◆ The exercise: Reproduce verbatim the part of the records that runs from the start through the line containing "scientific name: Oxalis pes-caprae", including that line.

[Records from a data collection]
***
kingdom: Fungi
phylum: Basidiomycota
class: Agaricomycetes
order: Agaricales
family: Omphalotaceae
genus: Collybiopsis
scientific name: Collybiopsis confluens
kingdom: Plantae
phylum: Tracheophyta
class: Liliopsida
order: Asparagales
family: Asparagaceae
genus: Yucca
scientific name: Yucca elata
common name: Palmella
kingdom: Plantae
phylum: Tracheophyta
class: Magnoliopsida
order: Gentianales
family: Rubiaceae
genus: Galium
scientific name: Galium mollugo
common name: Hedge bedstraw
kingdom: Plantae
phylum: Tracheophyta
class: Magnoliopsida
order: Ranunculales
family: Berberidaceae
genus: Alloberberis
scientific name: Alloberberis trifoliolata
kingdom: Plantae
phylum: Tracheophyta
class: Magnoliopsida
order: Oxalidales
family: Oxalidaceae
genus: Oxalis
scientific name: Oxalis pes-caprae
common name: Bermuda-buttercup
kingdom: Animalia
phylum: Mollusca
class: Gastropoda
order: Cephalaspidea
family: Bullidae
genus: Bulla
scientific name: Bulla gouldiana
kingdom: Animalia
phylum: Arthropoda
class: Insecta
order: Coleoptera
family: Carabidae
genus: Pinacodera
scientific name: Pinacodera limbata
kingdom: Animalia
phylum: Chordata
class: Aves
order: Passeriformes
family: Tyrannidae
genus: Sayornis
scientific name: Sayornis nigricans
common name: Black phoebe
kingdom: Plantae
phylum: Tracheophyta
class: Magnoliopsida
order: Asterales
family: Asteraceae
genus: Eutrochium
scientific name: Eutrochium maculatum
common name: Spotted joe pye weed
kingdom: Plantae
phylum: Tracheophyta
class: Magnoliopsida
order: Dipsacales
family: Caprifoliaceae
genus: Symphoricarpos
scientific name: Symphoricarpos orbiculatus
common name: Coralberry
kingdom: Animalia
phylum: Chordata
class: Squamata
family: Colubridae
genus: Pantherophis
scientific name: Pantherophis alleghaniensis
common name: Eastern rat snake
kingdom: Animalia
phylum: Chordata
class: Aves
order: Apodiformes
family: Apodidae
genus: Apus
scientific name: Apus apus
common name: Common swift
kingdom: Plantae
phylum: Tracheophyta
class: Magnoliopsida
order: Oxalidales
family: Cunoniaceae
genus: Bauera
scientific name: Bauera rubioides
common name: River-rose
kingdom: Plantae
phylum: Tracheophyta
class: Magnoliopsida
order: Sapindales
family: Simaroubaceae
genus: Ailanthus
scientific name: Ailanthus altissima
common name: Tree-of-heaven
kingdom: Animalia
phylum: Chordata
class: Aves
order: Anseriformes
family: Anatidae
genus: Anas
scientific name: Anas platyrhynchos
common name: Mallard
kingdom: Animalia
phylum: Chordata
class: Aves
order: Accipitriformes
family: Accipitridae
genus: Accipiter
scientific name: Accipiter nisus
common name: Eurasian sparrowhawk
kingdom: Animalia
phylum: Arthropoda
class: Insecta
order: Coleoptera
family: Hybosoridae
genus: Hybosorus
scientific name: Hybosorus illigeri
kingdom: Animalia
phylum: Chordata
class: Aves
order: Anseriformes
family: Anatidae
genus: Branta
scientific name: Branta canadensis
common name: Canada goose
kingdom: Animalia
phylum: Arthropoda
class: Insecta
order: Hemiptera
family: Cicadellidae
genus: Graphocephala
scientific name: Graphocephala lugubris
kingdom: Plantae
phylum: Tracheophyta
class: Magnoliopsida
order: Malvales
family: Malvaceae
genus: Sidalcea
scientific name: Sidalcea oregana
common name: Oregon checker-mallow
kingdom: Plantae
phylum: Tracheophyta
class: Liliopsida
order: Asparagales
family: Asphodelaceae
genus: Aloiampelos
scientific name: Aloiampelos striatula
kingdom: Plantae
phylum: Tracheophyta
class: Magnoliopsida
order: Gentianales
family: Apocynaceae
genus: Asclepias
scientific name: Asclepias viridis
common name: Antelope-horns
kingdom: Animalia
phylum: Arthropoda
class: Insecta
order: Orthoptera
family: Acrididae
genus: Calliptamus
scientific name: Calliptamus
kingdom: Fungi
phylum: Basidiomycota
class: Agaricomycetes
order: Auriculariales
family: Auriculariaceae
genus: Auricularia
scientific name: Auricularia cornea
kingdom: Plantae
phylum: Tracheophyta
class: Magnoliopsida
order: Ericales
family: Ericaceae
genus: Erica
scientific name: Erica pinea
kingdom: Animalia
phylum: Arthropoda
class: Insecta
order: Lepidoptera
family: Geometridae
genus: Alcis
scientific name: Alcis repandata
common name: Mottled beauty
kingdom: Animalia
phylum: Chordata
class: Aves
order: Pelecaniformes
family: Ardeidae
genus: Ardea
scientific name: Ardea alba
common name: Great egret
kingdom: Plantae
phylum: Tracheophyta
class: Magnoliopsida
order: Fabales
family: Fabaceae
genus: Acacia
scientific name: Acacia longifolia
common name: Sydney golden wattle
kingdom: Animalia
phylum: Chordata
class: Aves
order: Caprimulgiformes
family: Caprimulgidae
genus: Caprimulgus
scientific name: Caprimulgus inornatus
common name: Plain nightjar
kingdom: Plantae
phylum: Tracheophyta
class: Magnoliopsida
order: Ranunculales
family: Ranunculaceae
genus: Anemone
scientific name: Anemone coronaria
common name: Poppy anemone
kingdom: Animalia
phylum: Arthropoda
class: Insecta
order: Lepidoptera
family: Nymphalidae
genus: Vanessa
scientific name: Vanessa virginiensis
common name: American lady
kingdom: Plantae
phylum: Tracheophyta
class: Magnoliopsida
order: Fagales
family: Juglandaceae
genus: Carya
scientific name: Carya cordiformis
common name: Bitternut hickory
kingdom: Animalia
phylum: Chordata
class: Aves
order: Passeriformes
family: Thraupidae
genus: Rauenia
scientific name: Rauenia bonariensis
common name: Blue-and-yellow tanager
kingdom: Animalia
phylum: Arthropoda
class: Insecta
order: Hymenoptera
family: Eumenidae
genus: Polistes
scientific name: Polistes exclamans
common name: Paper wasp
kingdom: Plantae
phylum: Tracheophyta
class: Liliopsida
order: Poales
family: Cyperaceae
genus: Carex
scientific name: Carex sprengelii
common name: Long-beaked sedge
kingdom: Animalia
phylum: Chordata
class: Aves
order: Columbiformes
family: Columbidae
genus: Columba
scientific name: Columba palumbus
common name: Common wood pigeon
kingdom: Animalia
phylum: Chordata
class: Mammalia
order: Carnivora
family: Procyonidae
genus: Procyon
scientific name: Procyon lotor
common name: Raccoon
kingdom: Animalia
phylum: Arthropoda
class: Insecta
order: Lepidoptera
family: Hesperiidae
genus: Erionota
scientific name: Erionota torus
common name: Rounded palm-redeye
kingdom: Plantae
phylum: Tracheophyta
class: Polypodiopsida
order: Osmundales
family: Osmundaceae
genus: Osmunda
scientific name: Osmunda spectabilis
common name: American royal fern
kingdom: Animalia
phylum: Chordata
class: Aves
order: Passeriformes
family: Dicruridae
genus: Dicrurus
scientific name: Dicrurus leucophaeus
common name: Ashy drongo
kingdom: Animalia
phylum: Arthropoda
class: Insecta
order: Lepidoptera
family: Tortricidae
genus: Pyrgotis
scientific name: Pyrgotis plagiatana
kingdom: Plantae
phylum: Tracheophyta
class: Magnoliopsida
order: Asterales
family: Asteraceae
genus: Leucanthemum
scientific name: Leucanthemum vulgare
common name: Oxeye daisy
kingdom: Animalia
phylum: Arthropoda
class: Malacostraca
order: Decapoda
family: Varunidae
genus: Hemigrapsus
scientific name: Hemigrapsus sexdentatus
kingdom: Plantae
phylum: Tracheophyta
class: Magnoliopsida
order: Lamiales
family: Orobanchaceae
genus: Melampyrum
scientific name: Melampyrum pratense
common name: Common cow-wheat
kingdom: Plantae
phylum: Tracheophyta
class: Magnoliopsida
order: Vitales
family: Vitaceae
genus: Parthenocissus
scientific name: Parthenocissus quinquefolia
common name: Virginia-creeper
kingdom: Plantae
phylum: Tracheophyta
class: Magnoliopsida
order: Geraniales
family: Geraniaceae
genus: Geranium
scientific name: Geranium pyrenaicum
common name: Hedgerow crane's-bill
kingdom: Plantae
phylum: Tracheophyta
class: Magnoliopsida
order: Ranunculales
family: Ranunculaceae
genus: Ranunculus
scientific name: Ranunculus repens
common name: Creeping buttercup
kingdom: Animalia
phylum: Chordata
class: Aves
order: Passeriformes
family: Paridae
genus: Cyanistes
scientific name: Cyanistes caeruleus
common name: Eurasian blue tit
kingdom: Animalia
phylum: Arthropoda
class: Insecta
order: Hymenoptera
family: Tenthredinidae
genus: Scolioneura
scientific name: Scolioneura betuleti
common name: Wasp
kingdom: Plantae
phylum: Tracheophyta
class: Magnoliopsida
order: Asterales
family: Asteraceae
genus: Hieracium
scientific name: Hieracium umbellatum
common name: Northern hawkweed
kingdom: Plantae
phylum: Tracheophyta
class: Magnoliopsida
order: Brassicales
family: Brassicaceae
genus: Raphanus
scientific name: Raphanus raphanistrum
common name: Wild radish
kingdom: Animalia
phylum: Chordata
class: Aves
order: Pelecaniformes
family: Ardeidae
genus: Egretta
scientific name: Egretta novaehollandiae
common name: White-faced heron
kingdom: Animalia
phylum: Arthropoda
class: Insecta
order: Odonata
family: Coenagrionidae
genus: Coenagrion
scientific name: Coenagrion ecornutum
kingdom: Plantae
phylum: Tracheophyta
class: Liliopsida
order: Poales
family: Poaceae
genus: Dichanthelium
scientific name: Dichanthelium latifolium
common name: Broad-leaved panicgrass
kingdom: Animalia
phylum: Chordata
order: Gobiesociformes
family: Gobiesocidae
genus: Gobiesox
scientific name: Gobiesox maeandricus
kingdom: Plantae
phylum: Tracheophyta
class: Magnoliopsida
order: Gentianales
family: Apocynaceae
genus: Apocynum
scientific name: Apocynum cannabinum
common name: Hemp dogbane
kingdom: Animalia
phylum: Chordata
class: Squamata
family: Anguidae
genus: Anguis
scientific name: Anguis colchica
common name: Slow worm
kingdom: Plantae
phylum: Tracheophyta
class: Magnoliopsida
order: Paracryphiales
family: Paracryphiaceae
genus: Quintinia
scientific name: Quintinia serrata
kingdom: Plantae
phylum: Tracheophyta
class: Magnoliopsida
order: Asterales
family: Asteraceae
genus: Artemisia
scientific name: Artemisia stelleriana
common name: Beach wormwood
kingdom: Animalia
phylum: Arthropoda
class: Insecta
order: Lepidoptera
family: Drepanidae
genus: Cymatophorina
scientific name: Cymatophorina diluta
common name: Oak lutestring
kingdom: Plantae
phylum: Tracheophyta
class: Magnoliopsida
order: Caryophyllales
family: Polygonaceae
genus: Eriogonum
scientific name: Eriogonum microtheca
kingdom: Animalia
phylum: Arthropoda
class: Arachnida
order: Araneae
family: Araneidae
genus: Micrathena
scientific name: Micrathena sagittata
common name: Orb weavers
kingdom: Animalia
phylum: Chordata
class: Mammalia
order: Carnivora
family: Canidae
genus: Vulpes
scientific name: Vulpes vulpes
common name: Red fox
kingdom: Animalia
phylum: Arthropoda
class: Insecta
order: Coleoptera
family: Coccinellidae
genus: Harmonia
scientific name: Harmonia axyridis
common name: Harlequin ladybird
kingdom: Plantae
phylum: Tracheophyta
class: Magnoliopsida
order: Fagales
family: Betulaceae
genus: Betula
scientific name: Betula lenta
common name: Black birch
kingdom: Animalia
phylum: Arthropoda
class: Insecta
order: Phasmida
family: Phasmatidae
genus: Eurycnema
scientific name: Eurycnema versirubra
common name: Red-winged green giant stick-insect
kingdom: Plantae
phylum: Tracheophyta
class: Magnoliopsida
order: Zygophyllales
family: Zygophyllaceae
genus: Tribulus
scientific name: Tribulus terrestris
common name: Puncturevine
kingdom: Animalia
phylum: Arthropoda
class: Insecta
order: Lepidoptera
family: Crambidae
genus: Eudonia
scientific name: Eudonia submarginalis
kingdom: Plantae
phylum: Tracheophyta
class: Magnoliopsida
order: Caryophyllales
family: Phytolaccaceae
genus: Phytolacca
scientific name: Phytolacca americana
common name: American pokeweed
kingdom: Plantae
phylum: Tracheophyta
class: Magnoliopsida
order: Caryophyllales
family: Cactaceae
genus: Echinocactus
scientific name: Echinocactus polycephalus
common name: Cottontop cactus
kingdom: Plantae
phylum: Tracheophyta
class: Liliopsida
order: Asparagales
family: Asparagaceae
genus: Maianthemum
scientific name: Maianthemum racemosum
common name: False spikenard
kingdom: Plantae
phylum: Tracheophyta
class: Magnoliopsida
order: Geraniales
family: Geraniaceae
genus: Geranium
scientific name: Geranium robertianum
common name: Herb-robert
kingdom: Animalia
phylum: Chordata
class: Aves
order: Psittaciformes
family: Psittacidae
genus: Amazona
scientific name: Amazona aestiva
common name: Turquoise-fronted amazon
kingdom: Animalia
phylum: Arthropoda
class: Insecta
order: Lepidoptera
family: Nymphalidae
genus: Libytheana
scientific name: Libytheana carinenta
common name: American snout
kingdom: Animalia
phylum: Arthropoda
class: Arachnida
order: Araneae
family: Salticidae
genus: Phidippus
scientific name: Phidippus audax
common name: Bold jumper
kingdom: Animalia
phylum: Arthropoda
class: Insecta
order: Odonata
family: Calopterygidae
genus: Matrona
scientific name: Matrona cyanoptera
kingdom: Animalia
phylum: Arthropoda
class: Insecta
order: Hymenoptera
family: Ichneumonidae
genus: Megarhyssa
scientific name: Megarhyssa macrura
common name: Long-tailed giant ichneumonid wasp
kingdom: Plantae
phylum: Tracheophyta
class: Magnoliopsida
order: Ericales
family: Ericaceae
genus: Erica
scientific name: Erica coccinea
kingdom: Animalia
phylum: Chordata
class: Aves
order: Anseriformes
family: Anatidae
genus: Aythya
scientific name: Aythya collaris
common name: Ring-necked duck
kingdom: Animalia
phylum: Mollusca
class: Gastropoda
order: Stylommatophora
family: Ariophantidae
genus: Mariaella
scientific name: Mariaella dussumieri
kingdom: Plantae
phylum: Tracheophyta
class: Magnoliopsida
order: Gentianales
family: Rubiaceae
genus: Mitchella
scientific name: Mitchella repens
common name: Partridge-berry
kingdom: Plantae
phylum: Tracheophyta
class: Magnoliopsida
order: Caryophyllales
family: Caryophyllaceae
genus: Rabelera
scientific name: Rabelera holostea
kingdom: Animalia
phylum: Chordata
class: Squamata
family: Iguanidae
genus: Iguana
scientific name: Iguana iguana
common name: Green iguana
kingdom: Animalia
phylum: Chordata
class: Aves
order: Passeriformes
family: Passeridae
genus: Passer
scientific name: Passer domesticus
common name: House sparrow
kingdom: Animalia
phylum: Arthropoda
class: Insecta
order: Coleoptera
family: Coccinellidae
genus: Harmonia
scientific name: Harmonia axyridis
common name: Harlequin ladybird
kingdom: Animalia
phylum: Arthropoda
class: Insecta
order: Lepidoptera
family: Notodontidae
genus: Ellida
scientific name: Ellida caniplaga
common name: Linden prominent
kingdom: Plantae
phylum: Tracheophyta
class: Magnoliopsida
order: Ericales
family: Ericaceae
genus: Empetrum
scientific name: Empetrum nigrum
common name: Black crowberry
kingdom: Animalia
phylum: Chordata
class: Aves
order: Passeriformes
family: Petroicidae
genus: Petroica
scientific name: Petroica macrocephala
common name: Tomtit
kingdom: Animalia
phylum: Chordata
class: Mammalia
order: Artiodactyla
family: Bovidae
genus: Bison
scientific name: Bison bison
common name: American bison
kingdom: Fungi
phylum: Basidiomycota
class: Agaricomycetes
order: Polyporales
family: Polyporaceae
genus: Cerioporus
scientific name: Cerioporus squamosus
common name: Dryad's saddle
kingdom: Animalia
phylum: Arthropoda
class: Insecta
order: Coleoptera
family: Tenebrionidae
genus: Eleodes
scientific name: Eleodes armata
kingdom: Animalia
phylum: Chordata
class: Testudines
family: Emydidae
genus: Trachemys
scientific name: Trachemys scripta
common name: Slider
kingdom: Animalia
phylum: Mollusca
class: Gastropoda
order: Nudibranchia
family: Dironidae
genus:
***
◆ The result:
kingdom: Fungi
phylum: Basidiomycota
class: Agaricomycetes
order: Agaricales
family: Omphalotaceae
genus: Collybiopsis
scientific name: Collybiopsis confluens
kingdom: Plantae
phylum: Tracheophyta
class: Liliopsida
order: Asparagales
family: Asparagaceae
genus: Yucca
scientific name: Yucca elata
common name: Palmella
kingdom: Plantae
phylum: Tracheophyta
class: Magnoliopsida
order: Gentianales
family: Rubiaceae
genus: Galium
scientific name: Galium mollugo
common name: Hedge bedstraw
kingdom: Plantae
phylum: Tracheophyta
class: Magnoliopsida
order: Ranunculales
family: Berberidaceae
genus: Alloberberis
scientific name: Alloberberis trifoliolata
kingdom: Plantae
phylum: Tracheophyta
class: Magnoliopsida
order: Oxalidales
family: Oxalidaceae
genus: Oxalis
scientific name: Oxalis pes-caprae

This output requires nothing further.